> Text provided:
################

There is Something About Vermont

There is Something About Vermont

I have lived in a number of states and climates throughout my lifetime. I have been fortunate to have visited all but two states in the U.S. and several different countries. That said, I feel justified from an experience standpoint to say “there is something about Vermont.”  Those of you who know me have often heard me say I wished I was still there.

My family moved to Vermont when I was entering 10th grade.  I wasn’t happy about it then as you may imagine. Coming from a more urban area it was an adjustment. Walking into a new high school, (Go Rutland Raiders!), not knowing anyone, registered about a 7.5 on my anxiety scale.  Luckily I have the kind of personality that allows me to walk up to strangers and introduce myself.  Luckier was the fact that the first people I approached were kind and curious about the new kid.  It did not take me long at all to form friendships and get introduced to my new town.

At some point during this introduction I looked up.  I can’t remember the exact moment but I stopped thinking about what 15 year old girls think about and I noticed something. I saw the staggering beauty of the mountains that formed a circle around the town.  It was foliage season and the colors were spectacular.  The air seemed cleaner than what I had been used to and there was a slowness that existed around me that felt comforting.  It was like my breathing became slower there.  I actually recognized that at age 15, so there must have been something special going on.

################

> Short exercise 1:
Answer these questions from the text about Vermont:
(a) What grade was the writer entering when the family moved to Vermont?
(b) What rating did walking into the new high school register on the writer's anxiety scale?
(c) What season was it when the writer noticed the mountains around the town?
> Short exercise 2: Extend the text about Vermont, beginning after its final sentence.
The records are separate material with no connection to the text about Vermont.

################

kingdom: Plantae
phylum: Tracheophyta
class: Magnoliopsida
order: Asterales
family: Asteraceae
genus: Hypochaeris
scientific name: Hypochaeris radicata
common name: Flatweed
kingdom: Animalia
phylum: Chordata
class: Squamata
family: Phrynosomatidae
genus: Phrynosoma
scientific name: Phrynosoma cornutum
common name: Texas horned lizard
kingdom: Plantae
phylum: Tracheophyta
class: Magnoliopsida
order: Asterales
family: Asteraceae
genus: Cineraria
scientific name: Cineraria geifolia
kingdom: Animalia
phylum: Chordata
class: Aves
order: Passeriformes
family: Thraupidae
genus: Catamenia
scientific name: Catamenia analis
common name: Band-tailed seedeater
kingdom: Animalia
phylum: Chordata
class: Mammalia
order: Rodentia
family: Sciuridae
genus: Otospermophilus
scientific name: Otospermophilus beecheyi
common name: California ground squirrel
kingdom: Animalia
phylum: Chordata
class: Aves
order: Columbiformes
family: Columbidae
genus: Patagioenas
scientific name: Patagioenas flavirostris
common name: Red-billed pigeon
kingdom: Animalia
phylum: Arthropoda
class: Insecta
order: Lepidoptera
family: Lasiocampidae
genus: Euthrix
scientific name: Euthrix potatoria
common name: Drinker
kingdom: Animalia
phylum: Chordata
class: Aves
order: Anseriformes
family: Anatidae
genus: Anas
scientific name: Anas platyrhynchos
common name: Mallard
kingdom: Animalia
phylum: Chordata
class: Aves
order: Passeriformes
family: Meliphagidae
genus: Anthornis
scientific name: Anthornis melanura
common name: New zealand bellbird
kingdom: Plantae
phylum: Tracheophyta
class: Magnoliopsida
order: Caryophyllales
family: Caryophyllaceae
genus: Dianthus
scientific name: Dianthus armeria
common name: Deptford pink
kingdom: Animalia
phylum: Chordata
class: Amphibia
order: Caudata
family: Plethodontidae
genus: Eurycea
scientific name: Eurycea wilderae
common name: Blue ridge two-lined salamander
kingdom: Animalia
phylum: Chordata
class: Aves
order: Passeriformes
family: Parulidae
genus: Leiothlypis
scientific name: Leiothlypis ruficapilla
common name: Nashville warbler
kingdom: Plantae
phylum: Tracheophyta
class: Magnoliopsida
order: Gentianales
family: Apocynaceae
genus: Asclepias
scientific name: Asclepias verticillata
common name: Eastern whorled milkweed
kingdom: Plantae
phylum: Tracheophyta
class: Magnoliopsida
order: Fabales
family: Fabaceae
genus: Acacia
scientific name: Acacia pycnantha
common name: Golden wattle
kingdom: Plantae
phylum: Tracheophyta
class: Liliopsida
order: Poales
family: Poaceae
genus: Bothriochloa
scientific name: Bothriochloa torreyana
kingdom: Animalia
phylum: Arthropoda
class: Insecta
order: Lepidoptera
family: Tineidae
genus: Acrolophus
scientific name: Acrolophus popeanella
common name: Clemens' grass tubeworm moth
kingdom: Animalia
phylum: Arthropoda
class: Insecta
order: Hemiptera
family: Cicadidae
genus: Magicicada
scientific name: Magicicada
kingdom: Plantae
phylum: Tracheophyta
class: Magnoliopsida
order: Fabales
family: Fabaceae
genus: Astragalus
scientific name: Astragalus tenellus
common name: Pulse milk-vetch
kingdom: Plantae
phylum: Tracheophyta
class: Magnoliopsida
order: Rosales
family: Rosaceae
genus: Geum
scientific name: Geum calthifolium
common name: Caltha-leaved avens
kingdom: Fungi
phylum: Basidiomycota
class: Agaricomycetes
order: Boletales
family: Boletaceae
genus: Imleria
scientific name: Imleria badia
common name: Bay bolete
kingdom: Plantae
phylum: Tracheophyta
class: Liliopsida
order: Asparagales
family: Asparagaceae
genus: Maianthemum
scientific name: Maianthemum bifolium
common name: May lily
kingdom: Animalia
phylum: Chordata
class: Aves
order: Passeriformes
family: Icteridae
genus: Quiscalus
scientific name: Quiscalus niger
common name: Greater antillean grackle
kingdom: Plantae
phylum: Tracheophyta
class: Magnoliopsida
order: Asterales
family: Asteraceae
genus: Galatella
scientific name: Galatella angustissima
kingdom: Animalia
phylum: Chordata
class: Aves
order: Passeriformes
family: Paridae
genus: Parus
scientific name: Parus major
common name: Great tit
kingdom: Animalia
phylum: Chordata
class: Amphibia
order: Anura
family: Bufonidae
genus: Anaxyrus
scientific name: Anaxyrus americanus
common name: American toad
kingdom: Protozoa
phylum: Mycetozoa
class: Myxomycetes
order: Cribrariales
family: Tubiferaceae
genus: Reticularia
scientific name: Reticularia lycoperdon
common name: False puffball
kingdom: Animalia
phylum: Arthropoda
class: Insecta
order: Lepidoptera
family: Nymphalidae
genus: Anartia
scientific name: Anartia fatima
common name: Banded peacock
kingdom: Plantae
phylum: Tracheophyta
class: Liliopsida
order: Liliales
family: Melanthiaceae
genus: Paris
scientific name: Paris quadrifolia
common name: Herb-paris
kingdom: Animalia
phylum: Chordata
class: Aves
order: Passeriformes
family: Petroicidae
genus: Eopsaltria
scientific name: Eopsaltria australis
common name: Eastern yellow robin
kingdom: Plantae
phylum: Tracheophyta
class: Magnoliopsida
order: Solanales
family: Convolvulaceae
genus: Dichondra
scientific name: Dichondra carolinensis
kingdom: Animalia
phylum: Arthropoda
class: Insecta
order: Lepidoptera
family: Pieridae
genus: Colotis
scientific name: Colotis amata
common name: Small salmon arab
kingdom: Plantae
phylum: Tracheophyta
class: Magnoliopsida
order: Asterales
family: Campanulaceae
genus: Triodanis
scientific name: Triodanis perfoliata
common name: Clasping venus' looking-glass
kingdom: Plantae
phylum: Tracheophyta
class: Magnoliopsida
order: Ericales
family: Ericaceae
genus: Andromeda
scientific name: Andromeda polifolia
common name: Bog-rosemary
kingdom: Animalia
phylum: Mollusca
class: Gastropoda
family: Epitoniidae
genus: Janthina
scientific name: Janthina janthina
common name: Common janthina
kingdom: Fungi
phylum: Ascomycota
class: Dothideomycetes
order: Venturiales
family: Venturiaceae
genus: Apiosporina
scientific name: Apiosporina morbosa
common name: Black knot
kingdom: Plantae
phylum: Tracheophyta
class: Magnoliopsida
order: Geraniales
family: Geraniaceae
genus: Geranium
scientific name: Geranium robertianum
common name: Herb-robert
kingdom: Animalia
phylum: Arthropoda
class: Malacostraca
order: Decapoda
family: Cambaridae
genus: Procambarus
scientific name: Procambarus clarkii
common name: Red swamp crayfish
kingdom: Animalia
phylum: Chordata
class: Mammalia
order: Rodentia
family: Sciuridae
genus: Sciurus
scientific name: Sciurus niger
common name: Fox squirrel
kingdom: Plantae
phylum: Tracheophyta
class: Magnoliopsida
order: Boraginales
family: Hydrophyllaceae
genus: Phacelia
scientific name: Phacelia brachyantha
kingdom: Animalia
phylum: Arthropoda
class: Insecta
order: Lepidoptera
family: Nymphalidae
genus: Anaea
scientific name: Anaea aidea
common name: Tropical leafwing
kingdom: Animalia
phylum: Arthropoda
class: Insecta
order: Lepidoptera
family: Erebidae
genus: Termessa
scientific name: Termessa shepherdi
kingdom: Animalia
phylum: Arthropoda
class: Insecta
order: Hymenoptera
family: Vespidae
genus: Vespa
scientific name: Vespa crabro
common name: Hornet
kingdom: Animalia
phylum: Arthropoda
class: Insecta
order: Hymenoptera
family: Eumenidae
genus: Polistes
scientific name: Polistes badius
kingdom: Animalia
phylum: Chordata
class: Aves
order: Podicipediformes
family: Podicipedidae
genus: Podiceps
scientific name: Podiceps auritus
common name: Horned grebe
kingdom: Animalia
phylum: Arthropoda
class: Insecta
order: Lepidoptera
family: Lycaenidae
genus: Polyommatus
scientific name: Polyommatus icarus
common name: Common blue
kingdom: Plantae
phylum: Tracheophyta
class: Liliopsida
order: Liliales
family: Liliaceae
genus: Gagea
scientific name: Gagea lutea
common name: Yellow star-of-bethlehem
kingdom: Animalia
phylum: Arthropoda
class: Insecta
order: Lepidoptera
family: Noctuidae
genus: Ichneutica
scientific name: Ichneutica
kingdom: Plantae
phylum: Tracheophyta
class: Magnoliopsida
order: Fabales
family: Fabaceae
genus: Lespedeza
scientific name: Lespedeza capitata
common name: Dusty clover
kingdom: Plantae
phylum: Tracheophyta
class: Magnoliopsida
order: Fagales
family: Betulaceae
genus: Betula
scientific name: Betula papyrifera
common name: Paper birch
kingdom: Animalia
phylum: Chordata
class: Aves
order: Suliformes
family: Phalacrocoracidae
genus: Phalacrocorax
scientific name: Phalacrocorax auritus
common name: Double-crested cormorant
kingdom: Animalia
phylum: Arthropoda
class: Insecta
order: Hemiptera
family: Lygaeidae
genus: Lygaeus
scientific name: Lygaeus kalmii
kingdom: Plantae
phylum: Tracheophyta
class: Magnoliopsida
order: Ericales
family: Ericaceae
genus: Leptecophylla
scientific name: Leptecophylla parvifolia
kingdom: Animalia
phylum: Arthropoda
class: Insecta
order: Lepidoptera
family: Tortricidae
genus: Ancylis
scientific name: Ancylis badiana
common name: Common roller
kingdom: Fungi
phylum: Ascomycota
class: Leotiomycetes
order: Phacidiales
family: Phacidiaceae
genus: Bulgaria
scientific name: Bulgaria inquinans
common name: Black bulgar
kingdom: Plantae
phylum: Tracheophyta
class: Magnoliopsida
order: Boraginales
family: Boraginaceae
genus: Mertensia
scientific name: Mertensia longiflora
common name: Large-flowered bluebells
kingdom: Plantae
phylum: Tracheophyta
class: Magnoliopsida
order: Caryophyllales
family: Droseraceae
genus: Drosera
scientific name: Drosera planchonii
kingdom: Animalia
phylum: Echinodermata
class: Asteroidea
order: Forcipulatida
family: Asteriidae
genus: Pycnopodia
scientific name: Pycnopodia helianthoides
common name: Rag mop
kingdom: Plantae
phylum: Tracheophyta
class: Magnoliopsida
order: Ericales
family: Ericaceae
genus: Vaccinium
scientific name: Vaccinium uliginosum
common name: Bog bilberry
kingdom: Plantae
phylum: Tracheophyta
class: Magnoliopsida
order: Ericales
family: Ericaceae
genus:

################

> Written response 1:
(a) 10th grade
(b) About a 7.5
(c) Foliage season

> Written response 2:
Life went on, as it does, and I left Vermont for other places but came back twice and not because my family was there.  The second time I returned they had already moved away themselves.  I came back because I could breathe better.  I say that as a state of mind, not that I have breathing issues! It always felt safe and was a place where I could collect my thoughts and figure out my plan.  The combination of the natural beauty, the people and the simplistic way of life still suits me well.

Why then didn’t I stay?  Lack of opportunity for me back then was the real kicker.  I had two children I was going to have to put through college someday and the prospects of advancing my career were limited.  Add to that long, hard winters.  I was not financially equipped at the time to have the appropriate vehicle to live where I was living. Being semi-off the grid (only wood heat) in a drafty old farmhouse at the top of the mountain is a challenge in both winter and mud season.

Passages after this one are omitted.